Friday, February 7, 2020

Keats to Fanny Brawne



"If I am destined to be happy with you here—how short is the longest Life. I wish to believe in immortality—I wish to live with you for ever." —John Keats

The above is from a letter written by John Keats to Fanny Brawne ca. 1820. You can find the complete letter at the Internet Archive.

I believe Florence Earle Coates' poem LET ME BELIEVE was written after this letter. The poem was given two different titles in 1903 (see images below), and both instances reference publication in The Century Magazine; yet I find no evidence that it was so published. What I do know is that the poem was published in Mrs. Coates' first volume of poetry, Poems (1898).

Unknown source.

From the April 1903 issue of City and State.

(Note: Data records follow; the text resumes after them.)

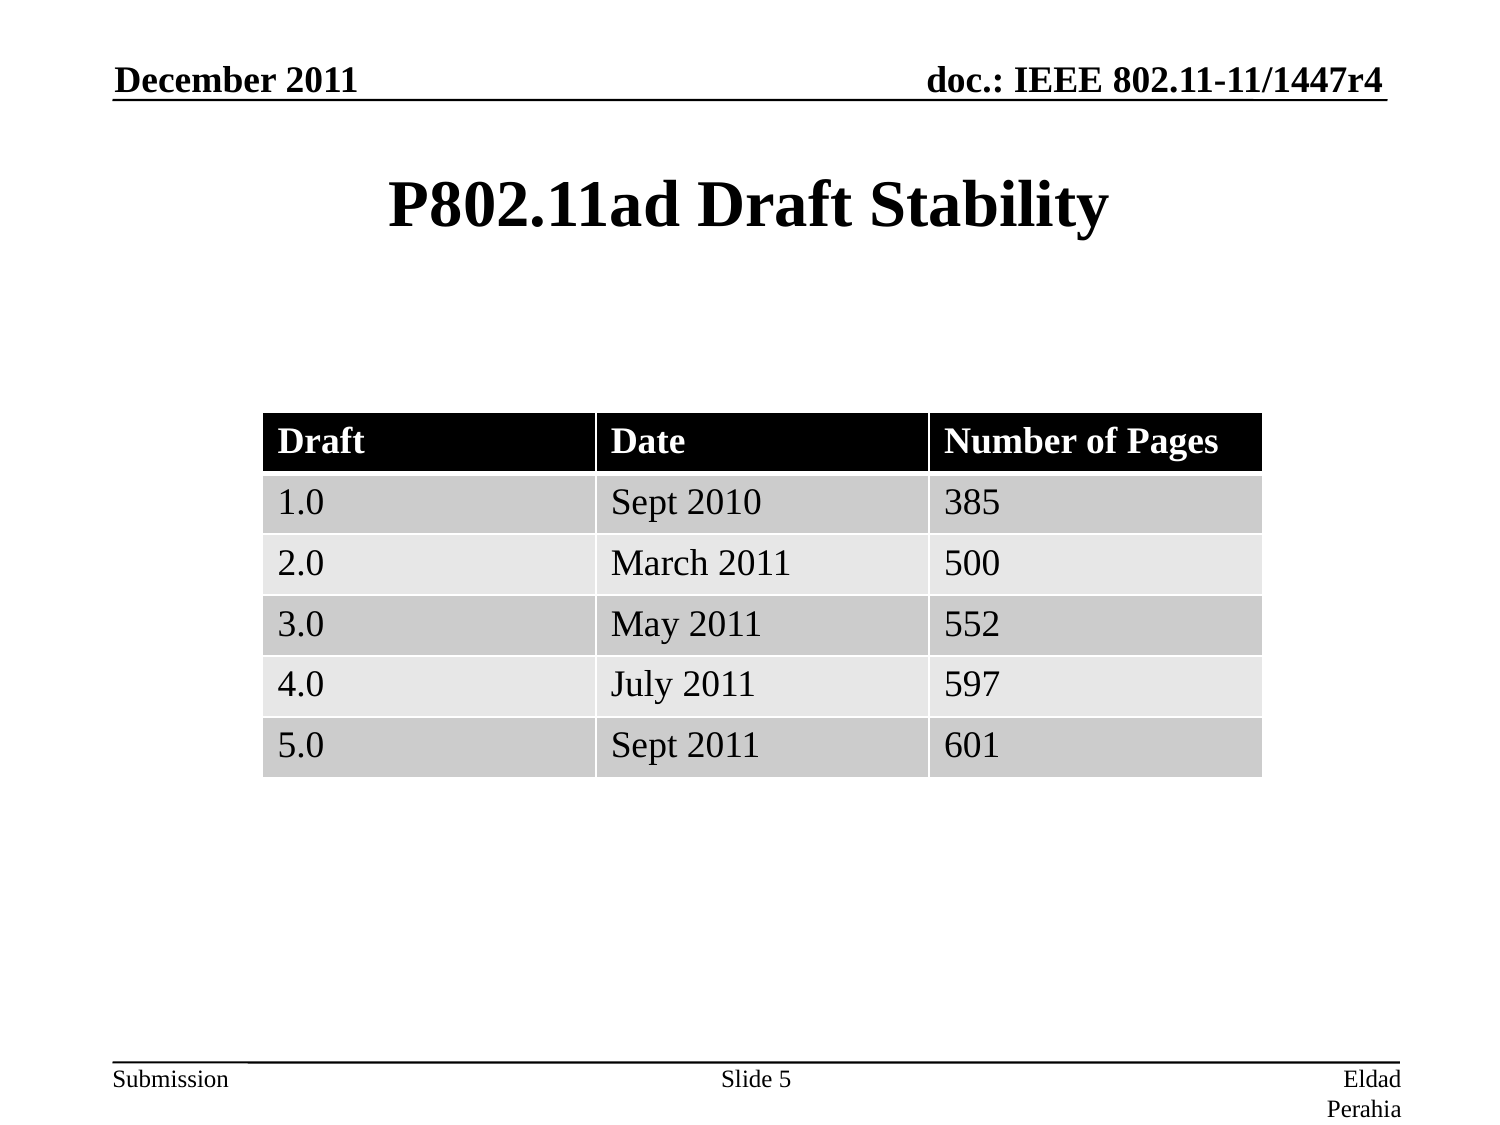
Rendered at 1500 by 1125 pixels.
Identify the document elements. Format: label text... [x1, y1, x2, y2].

table_cell March 2011 [597, 535, 928, 594]
table_cell 500 [930, 535, 1262, 594]
table_cell 2.0 [263, 535, 595, 594]
table_header Draft [263, 413, 595, 471]
table_cell 4.0 [263, 657, 595, 716]
table_header Date [597, 413, 928, 471]
slide_number Slide 5 [712, 1061, 800, 1093]
table_cell 552 [930, 596, 1262, 655]
table_cell 1.0 [263, 476, 595, 533]
table_cell 601 [930, 718, 1262, 777]
table_header Number of Pages [930, 413, 1262, 471]
table_cell May 2011 [597, 596, 928, 655]
table_cell July 2011 [597, 657, 928, 716]
table_cell 3.0 [263, 596, 595, 655]
table_cell 385 [930, 476, 1262, 533]
table_cell 597 [930, 657, 1262, 716]
table_cell Sept 2010 [597, 476, 928, 533]
table_cell Sept 2011 [597, 718, 928, 777]
footer Eldad Perahia, Intel Corporation [1324, 1061, 1402, 1093]
table_cell 5.0 [263, 718, 595, 777]
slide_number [114, 54, 362, 101]
title P802.11ad Draft Stability [112, 112, 1388, 288]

LET me believe you, love, or let me die!
     If on your faith I may not rest secure,
     Beyond all chance of peradventure sure,
     Trusting your half-avowals sweet and shy,
As trusts the lark the pallid, dawn-lit sky—
     Then would I rather in some grave obscure
     Repose forlorn, than living on, endure
     A question each dear transport to belie!

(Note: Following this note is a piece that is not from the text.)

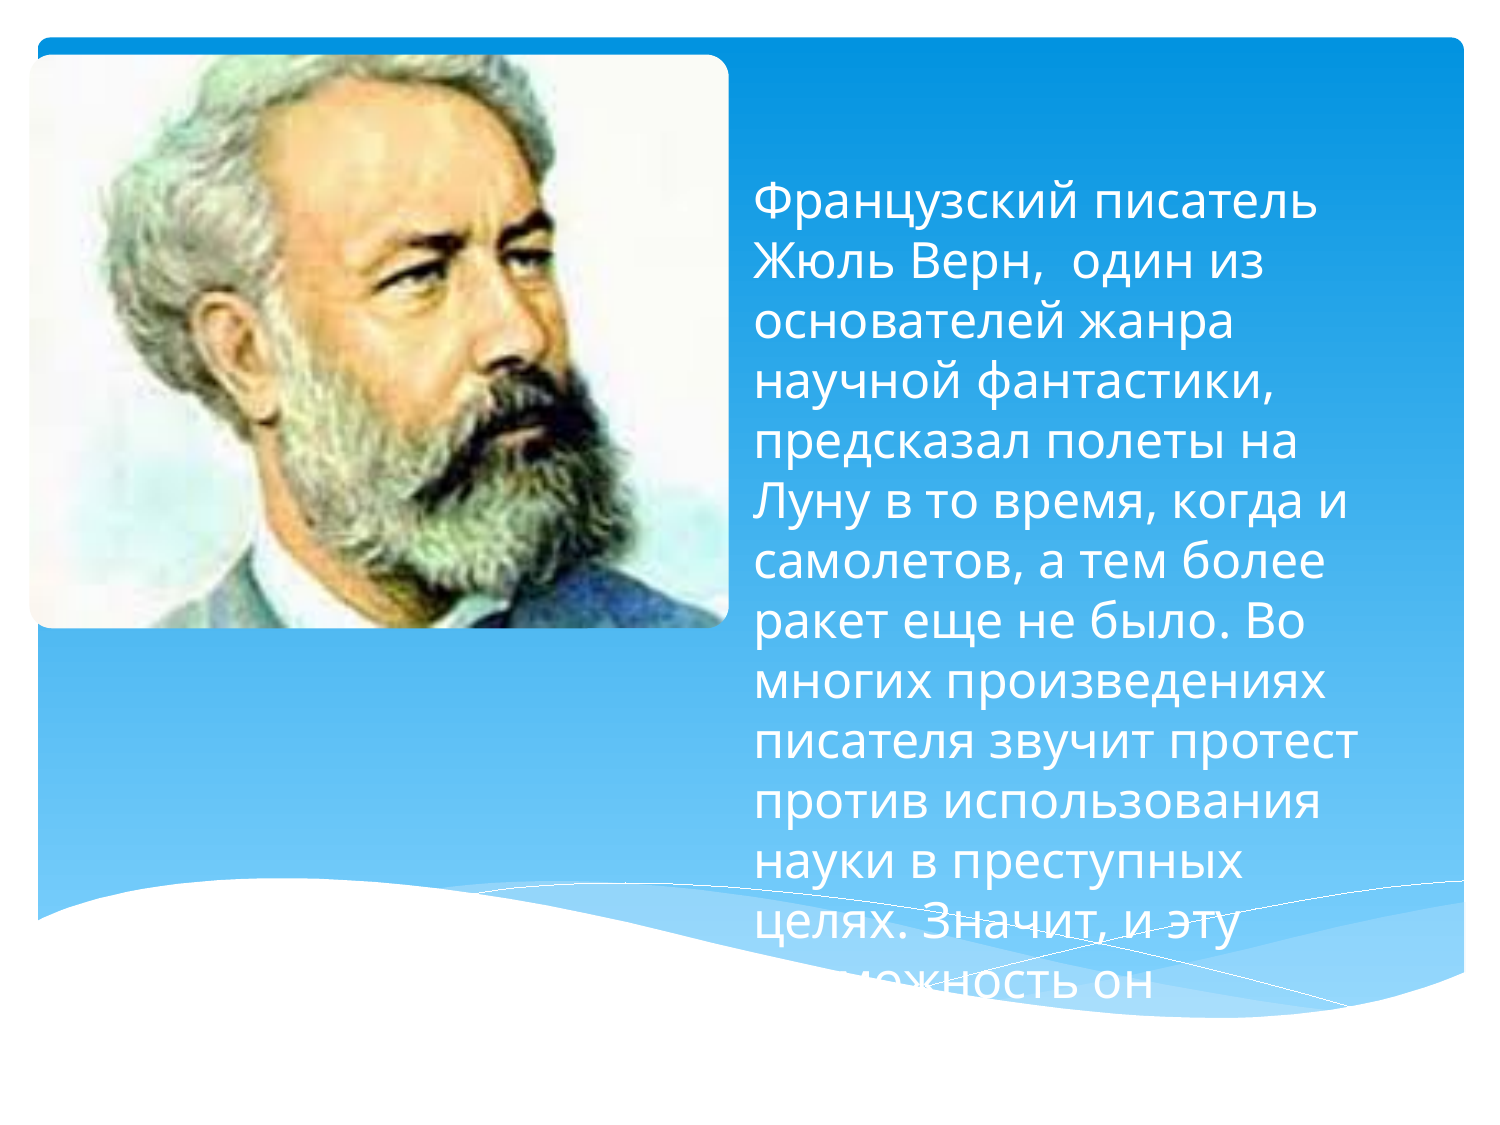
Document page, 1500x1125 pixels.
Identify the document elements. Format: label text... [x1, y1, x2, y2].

picture [29, 54, 729, 629]
list Французский писатель Жюль Верн, один из основателей жанра научной фантастики, предсказал полеты на Луну в то время, когда и самолетов, а тем более ракет еще не было. Во многих произведениях писателя звучит протест против использования науки в преступных целях. Значит, и эту возможность он предвидел! [738, 160, 1425, 855]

It is a pain to thirst and do without,
     A pain to suffer what we deem unjust,
     To win a joy—and lay it in the dust;
But there's a fiercer pain—the pain of doubt;
     From other griefs Death sets the spirit free;
     Doubt steals the light from immortality!
"Let Me Believe" by Florence Earle Coates. Published in Poems (1898) and Poems (1916) Volume I.